Susan rimase in silenzio per qualche secondo. Poi cominciò a scuotere lentamente la testa. — Mi piacerebbe che mio figlio vivesse in eterno, ma… ma mi auguro che lui e tutti gli altri scelgano l’esistenza normale.
Ci pensai… pensai al dolore di ginocchia scorticate e di cuori infranti e di ossa rotte; ai rischi cui era soggetta la carne; a ciò che passavo io in quel momento.
Non credevo che esistesse un modo di capovolgere la decisione. Se si copiasse in un computer ciò che si è, presumibilmente non si potrebbe tornare indietro. Se la versione biologica continuasse a vivere, avrebbe un’esistenza separata dal momento della scansione. Non ci sarebbe modo di reintegrare più avanti le due versioni; sarebbe come costringere due gemelli identici a coabitare lo stesso corpo.

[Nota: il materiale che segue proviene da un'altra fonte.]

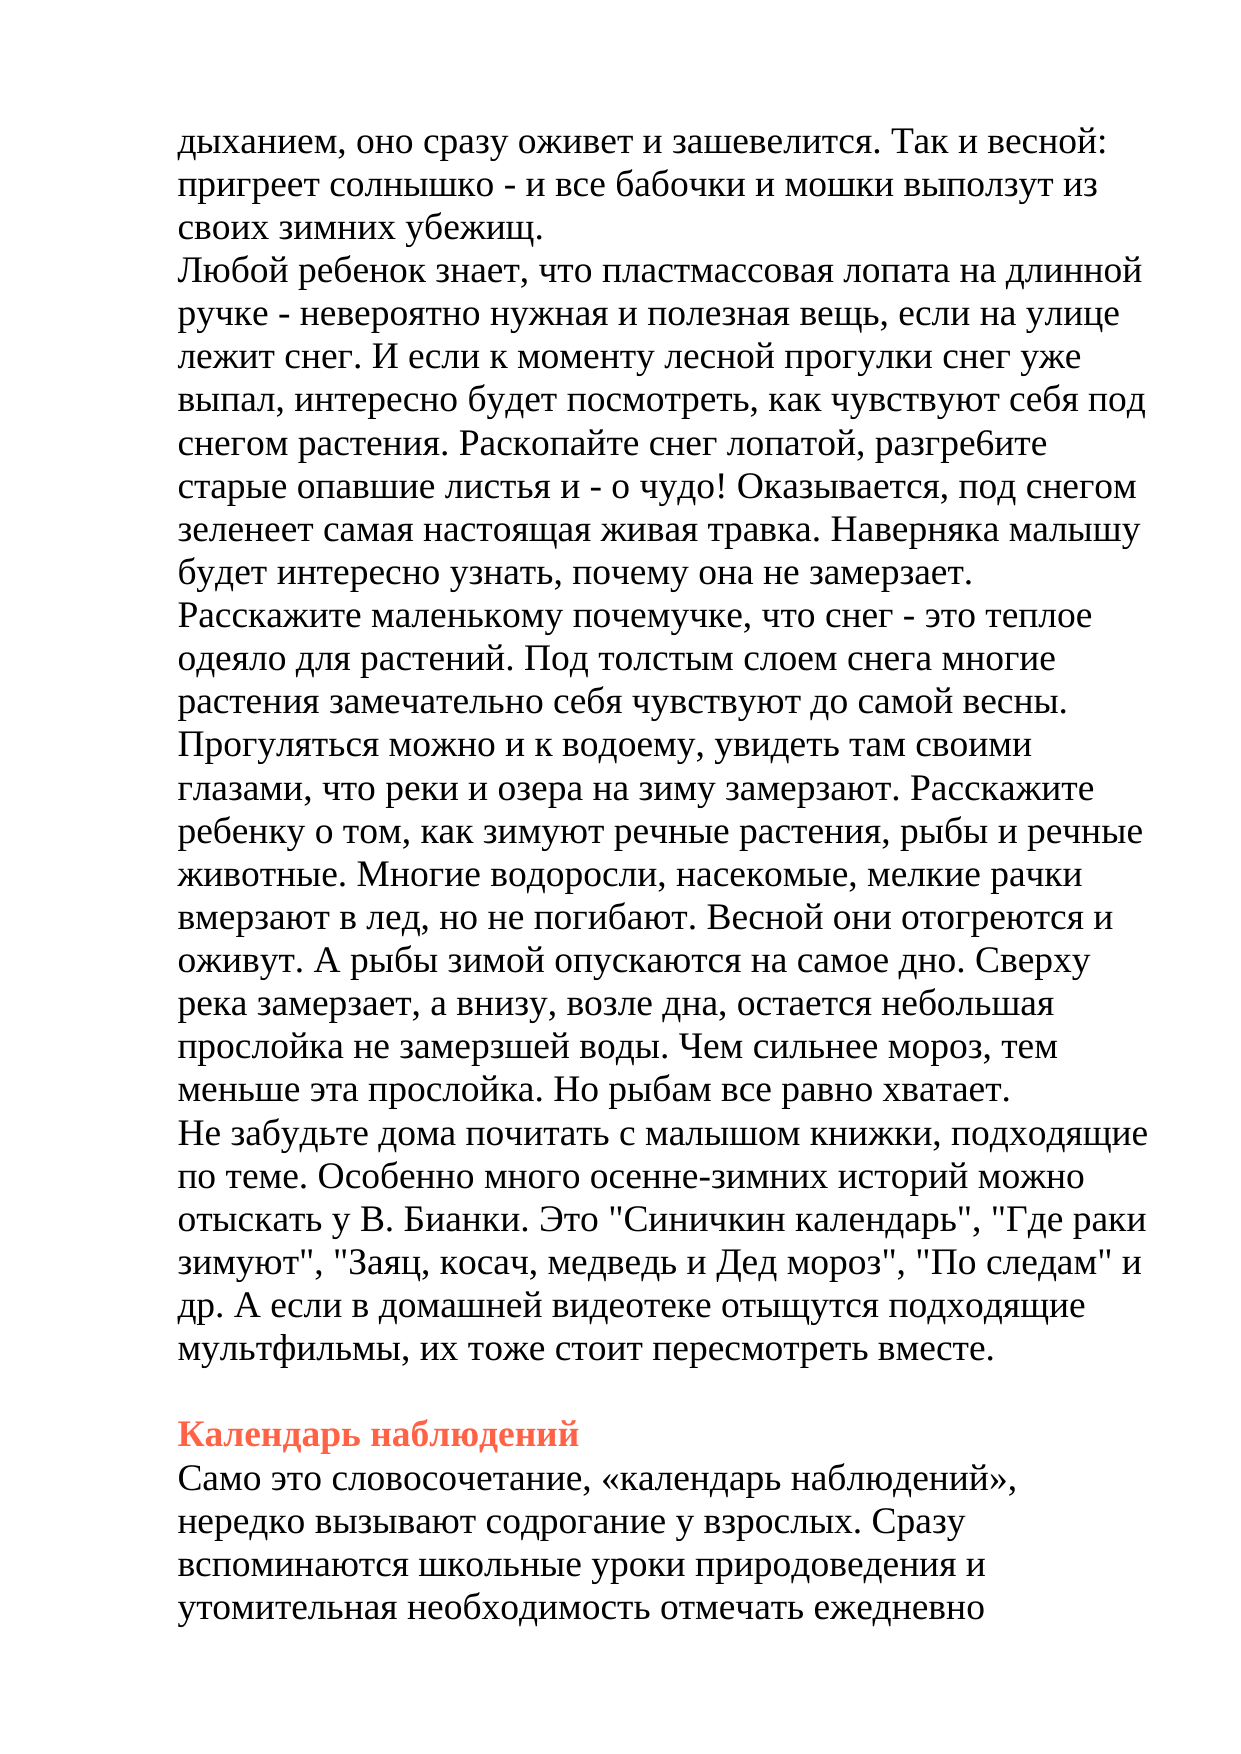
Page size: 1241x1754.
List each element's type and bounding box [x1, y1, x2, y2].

text [177, 118, 1152, 1627]
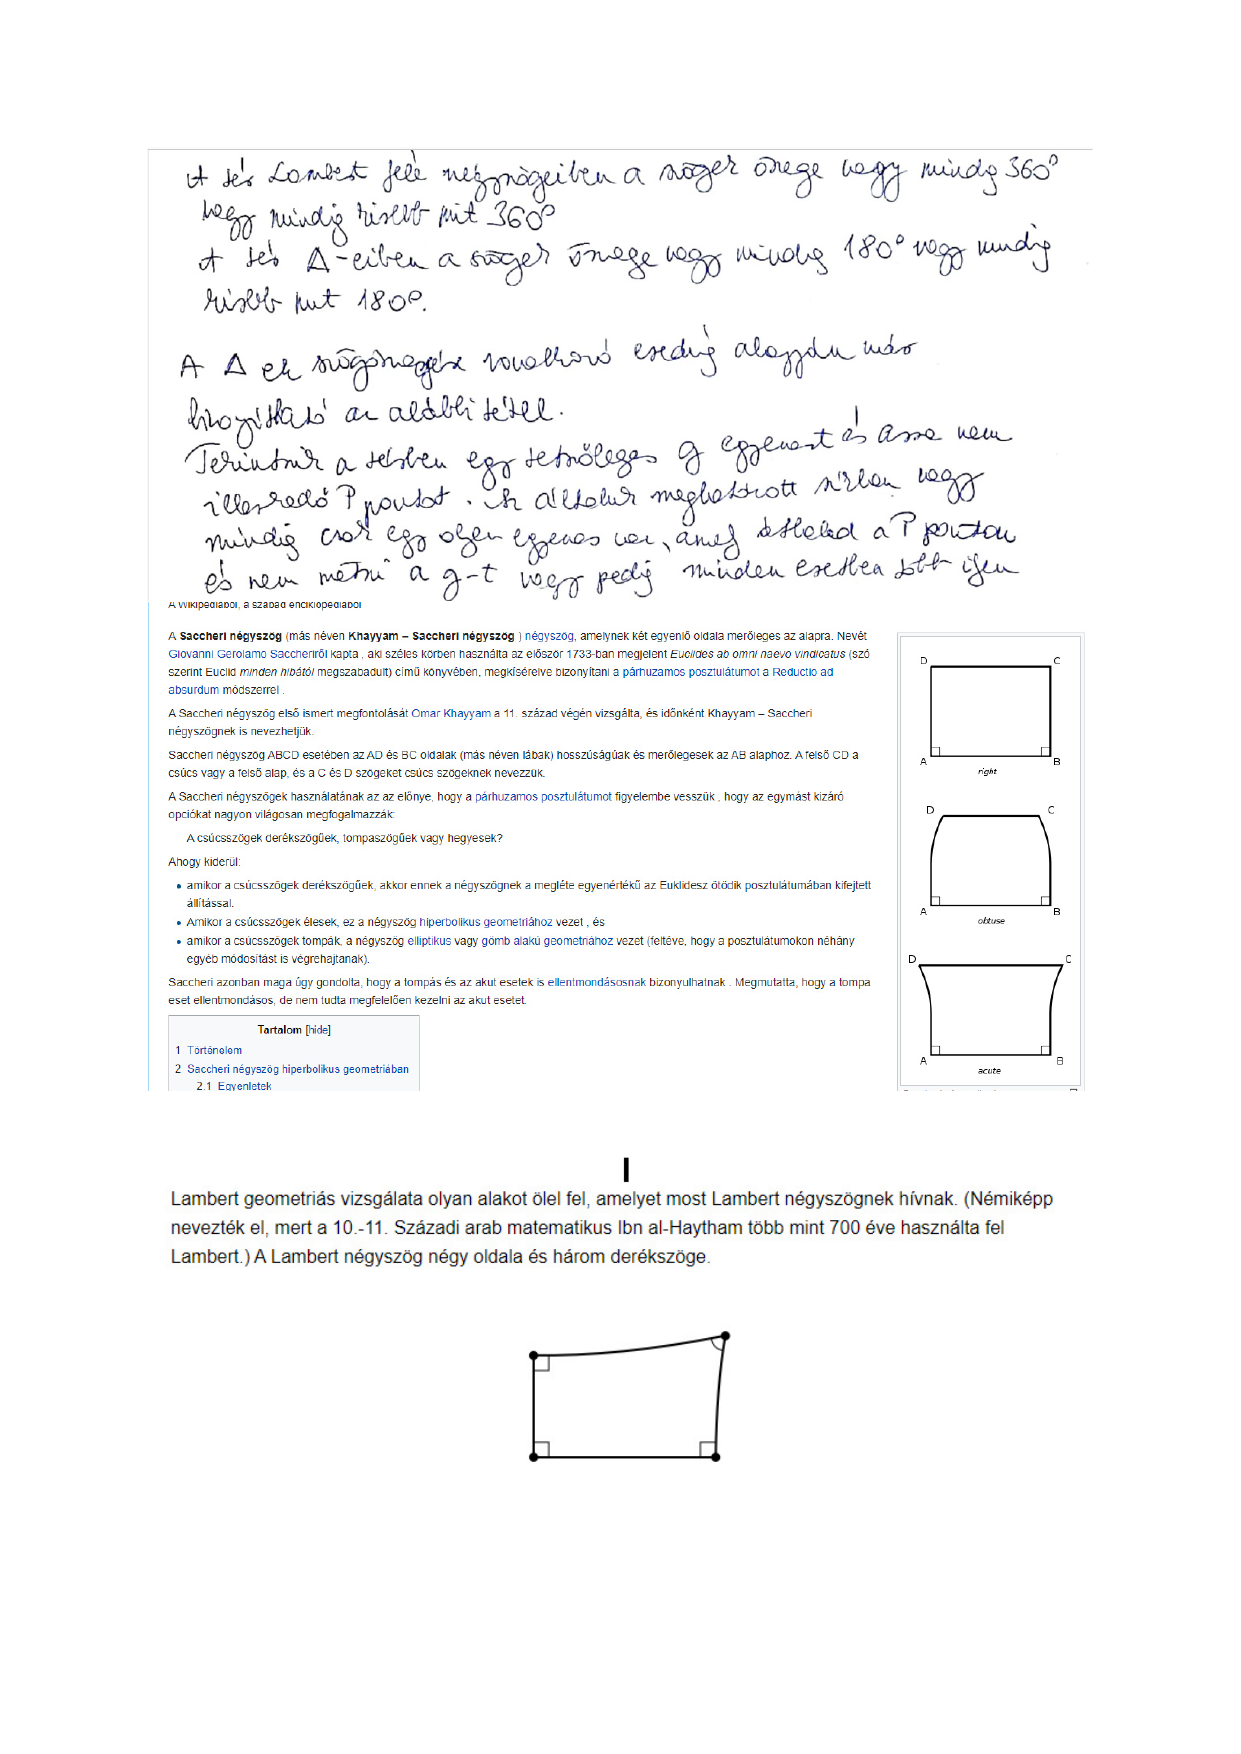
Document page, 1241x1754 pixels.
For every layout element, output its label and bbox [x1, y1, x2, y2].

picture [147, 1093, 1093, 1499]
picture [147, 602, 1093, 1091]
picture [147, 147, 1093, 601]
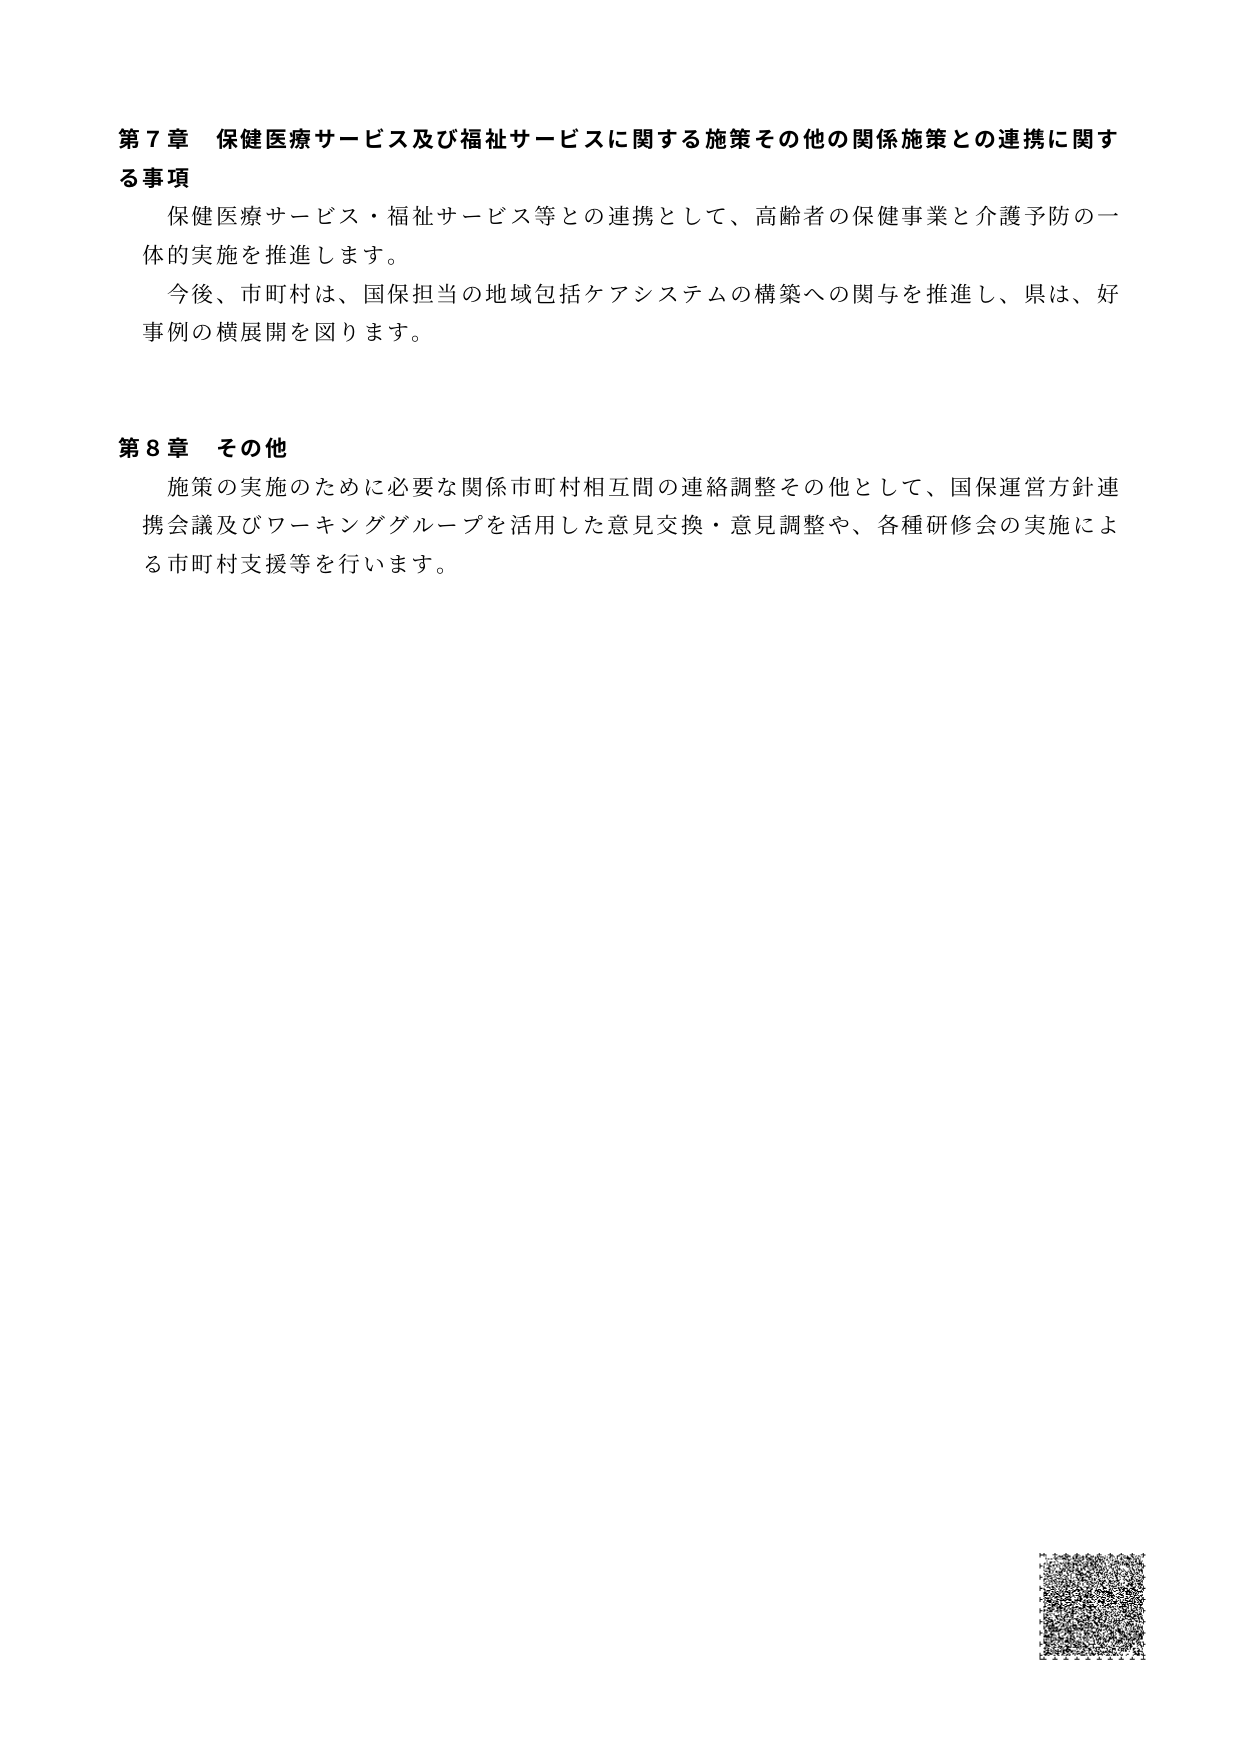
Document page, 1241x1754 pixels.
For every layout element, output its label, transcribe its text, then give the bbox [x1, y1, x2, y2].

picture [1039, 1553, 1146, 1660]
text 施策の実施のために必要な関係市町村相互間の連絡調整その他として、国保運営方針連携会議及びワーキンググループを活用した意見交換・意見調整や、各種研修会の実施による市町村支援等を行います。 [139, 467, 1122, 582]
subtitle 第７章 保健医療サービス及び福祉サービスに関する施策その他の関係施策との連携に関する事項 [118, 119, 1122, 196]
subtitle 第８章 その他 [118, 428, 1122, 467]
text 保健医療サービス・福祉サービス等との連携として、高齢者の保健事業と介護予防の一体的実施を推進します。 [139, 196, 1122, 273]
text 今後、市町村は、国保担当の地域包括ケアシステムの構築への関与を推進し、県は、好事例の横展開を図ります。 [139, 273, 1122, 351]
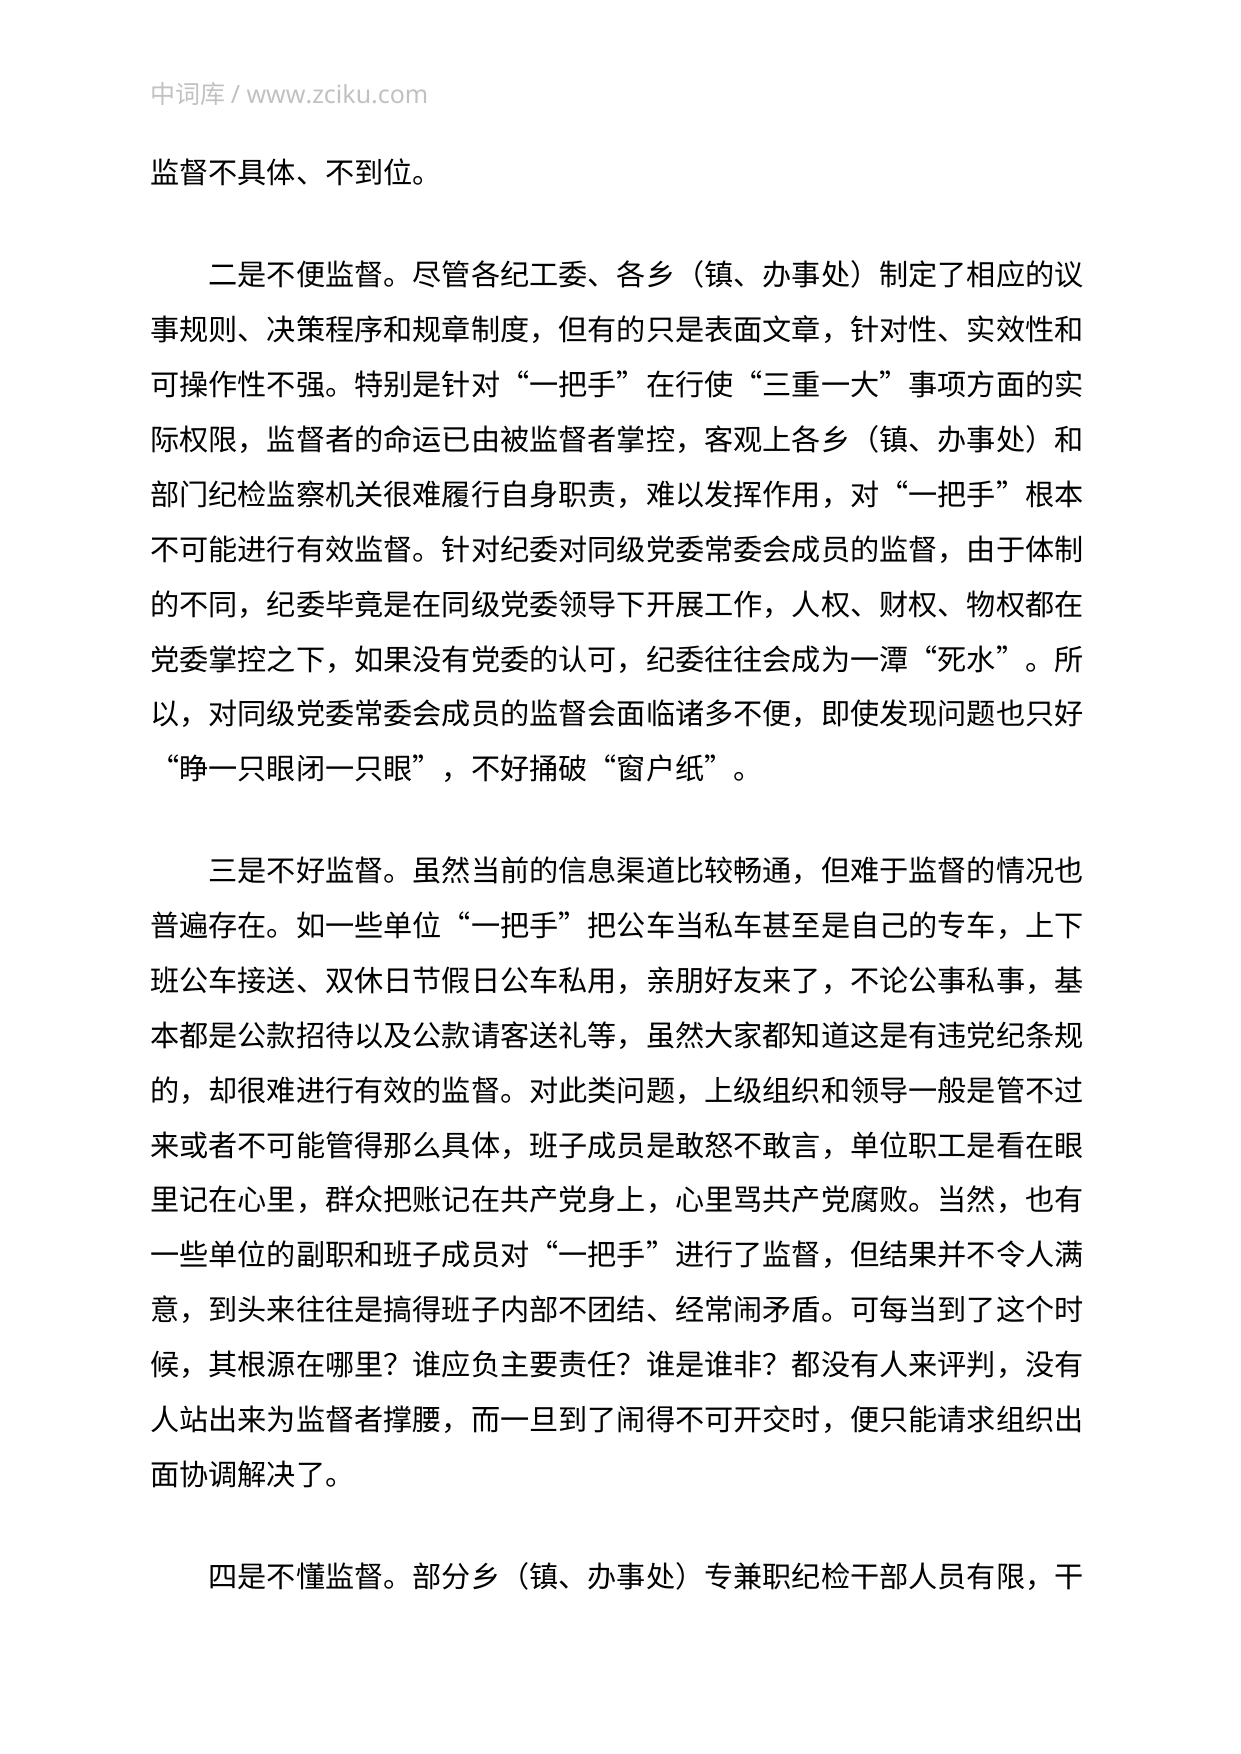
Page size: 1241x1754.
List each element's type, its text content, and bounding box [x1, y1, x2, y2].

text 三是不好监督。虽然当前的信息渠道比较畅通，但难于监督的情况也普遍存在。如一些单位“一把手”把公车当私车甚至是自己的专车，上下班公车接送、双休日节假日公车私用，亲朋好友来了，不论公事私事，基本都是公款招待以及公款请客送礼等，虽然大家都知道这是有违党纪条规的，却很难进行有效的监督。对此类问题，上级组织和领导一般是管不过来或者不可能管得那么具体，班子成员是敢怒不敢言，单位职工是看在眼里记在心里，群众把账记在共产党身上，心里骂共产党腐败。当然，也有一些单位的副职和班子成员对“一把手”进行了监督，但结果并不令人满意，到头来往往是搞得班子内部不团结、经常闹矛盾。可每当到了这个时候，其根源在哪里？谁应负主要责任？谁是谁非？都没有人来评判，没有人站出来为监督者撑腰，而一旦到了闹得不可开交时，便只能请求组织出面协调解决了。 [150, 848, 1090, 1494]
text 二是不便监督。尽管各纪工委、各乡（镇、办事处）制定了相应的议事规则、决策程序和规章制度，但有的只是表面文章，针对性、实效性和可操作性不强。特别是针对“一把手”在行使“三重一大”事项方面的实际权限，监督者的命运已由被监督者掌控，客观上各乡（镇、办事处）和部门纪检监察机关很难履行自身职责，难以发挥作用，对“一把手”根本不可能进行有效监督。针对纪委对同级党委常委会成员的监督，由于体制的不同，纪委毕竟是在同级党委领导下开展工作，人权、财权、物权都在党委掌控之下，如果没有党委的认可，纪委往往会成为一潭“死水”。所以，对同级党委常委会成员的监督会面临诸多不便，即使发现问题也只好“睁一只眼闭一只眼”，不好捅破“窗户纸”。 [150, 252, 1090, 788]
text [150, 1553, 1090, 1596]
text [150, 150, 1090, 192]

In nessuno dei sei pianeti esplorati da Hollus c’erano forme di vita intelligente. Forse tutte le razze eliminavano la versione biologica di se stesse, una volta creata la versione elettronica. Forse prevenire ogni possibilità di distruzione terroristica del mondo virtuale era in realtà l’unico comportamento ragionevole. Ovviamente, sulla Terra almeno, c’era chi non avrebbe mai accettato di essere scaricato in un computer… gli Amish, i luddisti, tanti altri. Ma sarebbe stato possibile farne di nascosto la scansione, trasferirli in un mondo virtuale indistinguibile da quello che avrebbero abbandonato, anziché lasciare in giro creature in carne e ossa i cui discendenti avrebbero potuto distruggere vandalicamente i computer.
Mi domandai se qualcuna delle razze trascese avesse rimpianto la decisione.